作業指示 1:
コメント欄の抜粋で、投稿者は「atom power」が「原子力」ではなく原子それ自体を指しているのではないかと考えています。そう考えた理由を、抜粋に書かれている内容に沿って説明してください。
作業指示 2:
コメント欄の抜粋を、最後の「ありがとうございます!」の後から書き進めてください。

本文抜粋:
# # # #

だからこそ、自分の世代の過ちは事実をたんたんと検証しなければならない。
歌詞もメロディもそんな風に語っているかのように感じました。
「鉄腕アトム」が原子炉を内蔵したロボットという設定なのは知っていましたが、当時は原爆という間違った利用法に対しての、それが正しい利用法、という感覚だったように思います。(破壊のための爆弾と工事のための爆薬、の違いというような理解)
悪用やヒューマンエラーを考えなければ、ですが。
ただ「atom power」については私は「原子力」というよりは文字通り物質の最小単位である原子それ自体のことを指しているのではないかとも思ったのですが。
すべての物質はこれから出来ているのですし、結合によって様々な姿に変えても無くなることはないのですから。
投稿: nekomodoki | 2014年4月 7日 (月) 21時41分
Gin Rickey様
ありがとうございます!
嬉しいですね…僕も本当に、純粋にそう思うんですよ。「詞曲ガッチリ噛み合っている」と。
普通このようなテーマの詞であれば、どんな曲でもなかなかメロディーの素晴らしさって詞と分離して頭に入ってくるもののように思えますが、「一握り人の罪」は詞曲同時にスッと染みてくると言いますか…。僕が変わっているのかなぁと思ってしまうところだったので、すごく安心しました。
『悪名』は残念ながら参加を断念しましたが、DVDで映像に残ることが幸いです。曲も多く歌われると聞いていますが、柴山さん達の音楽はこの劇のための書きおろしなのかなぁ、ということをはじめ、気になることがたくさんあります。
☆
nekomodoki様
ありがとうございます!

# # # #

(保存済みエントリ)
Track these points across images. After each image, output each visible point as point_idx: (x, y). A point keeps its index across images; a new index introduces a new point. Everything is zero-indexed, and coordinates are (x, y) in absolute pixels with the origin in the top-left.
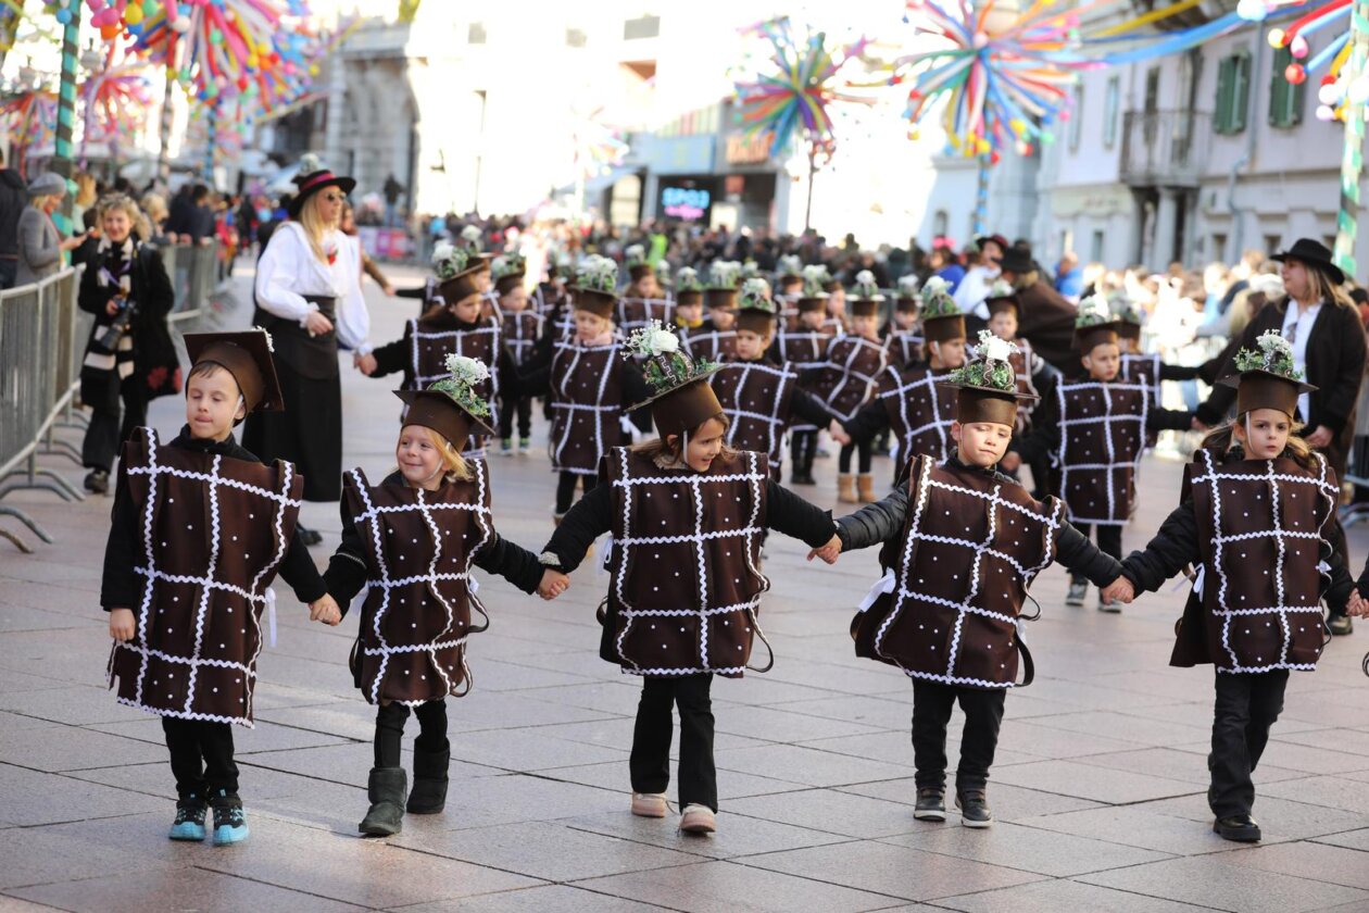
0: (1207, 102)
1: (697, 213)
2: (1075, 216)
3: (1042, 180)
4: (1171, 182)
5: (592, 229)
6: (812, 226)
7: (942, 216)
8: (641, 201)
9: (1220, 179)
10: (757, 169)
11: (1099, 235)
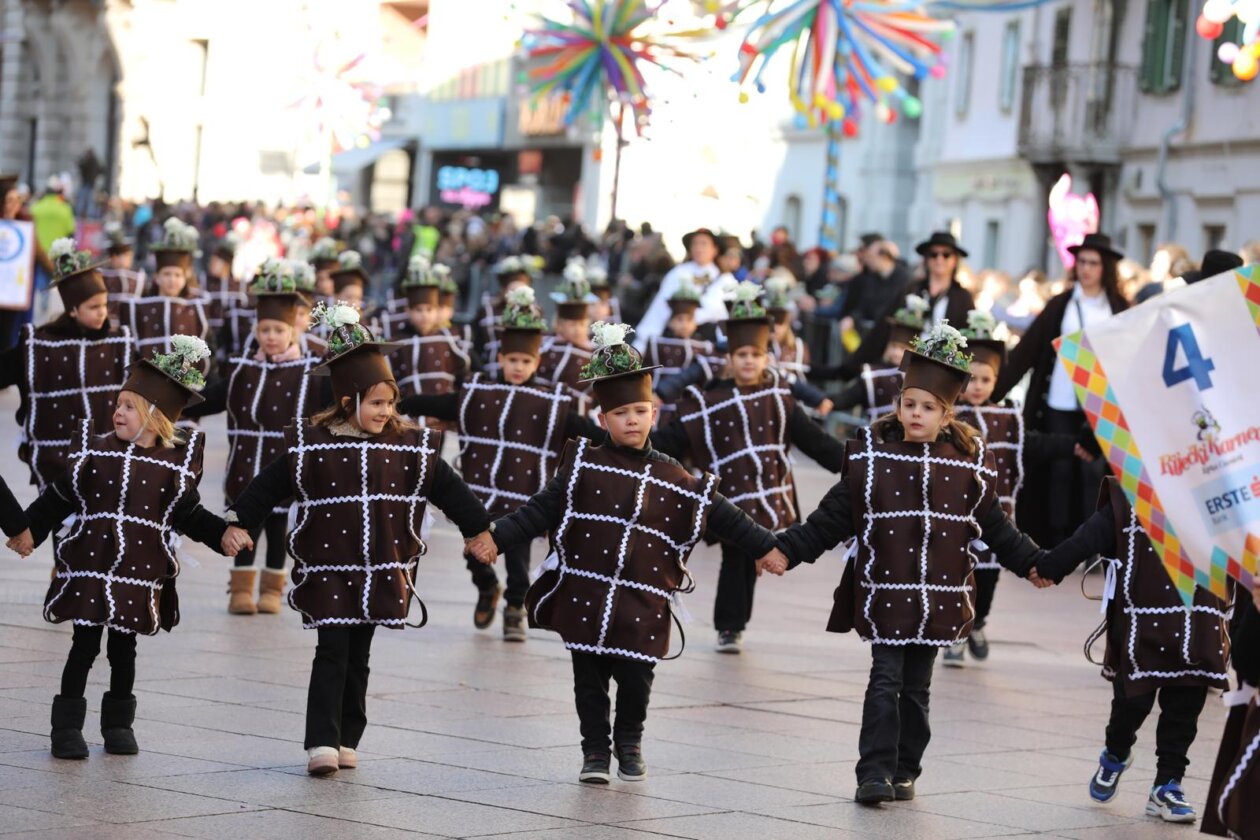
0: (1131, 52)
1: (482, 199)
2: (963, 202)
3: (921, 154)
4: (1083, 157)
5: (341, 220)
6: (620, 216)
7: (794, 201)
8: (410, 185)
9: (1148, 153)
10: (558, 142)
11: (994, 226)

# # # #

想定解答 1:
すべての物質は原子からできており、結合によってさまざまな姿に変わっても原子そのものはなくならないからです。そのため投稿者は、「atom power」が文字どおり物質の最小単位である原子それ自体を指しているのではないかと考えました。

想定解答 2:
「この僕が消える時」については、ある先輩も同じことを仰っていて…なるほどなぁ、と思います。子供の声はさすがに分かりますが、「ジュリーのいなくなった後の世界」という共通点にはまったく思い至りませんでしたよ…。
そして…なるほど「atom power」については、小さな物質単位としての「原子」ですか。
「基本の力」「元々備わっている力」「誰しも持つ力」ということになりましょうか。
これまた考えてもみませんでしたが、言われてみますとジュリーならそんなことを考えそうな気がしますね。目からウロコです!
投稿: DYNAMITE | 2014年4月 8日 (火) 21時00分
DY様
前の私のコメは、ちょっと言葉足らずだったかもれませんので補足します。
受け入れ側でも、十分な情報が与えられなかったり、選択の機会すらなかった人が大多数なのではないか? そして、この方達こそ「犠牲者」なのではないかというのが、私の直観的なイメージです。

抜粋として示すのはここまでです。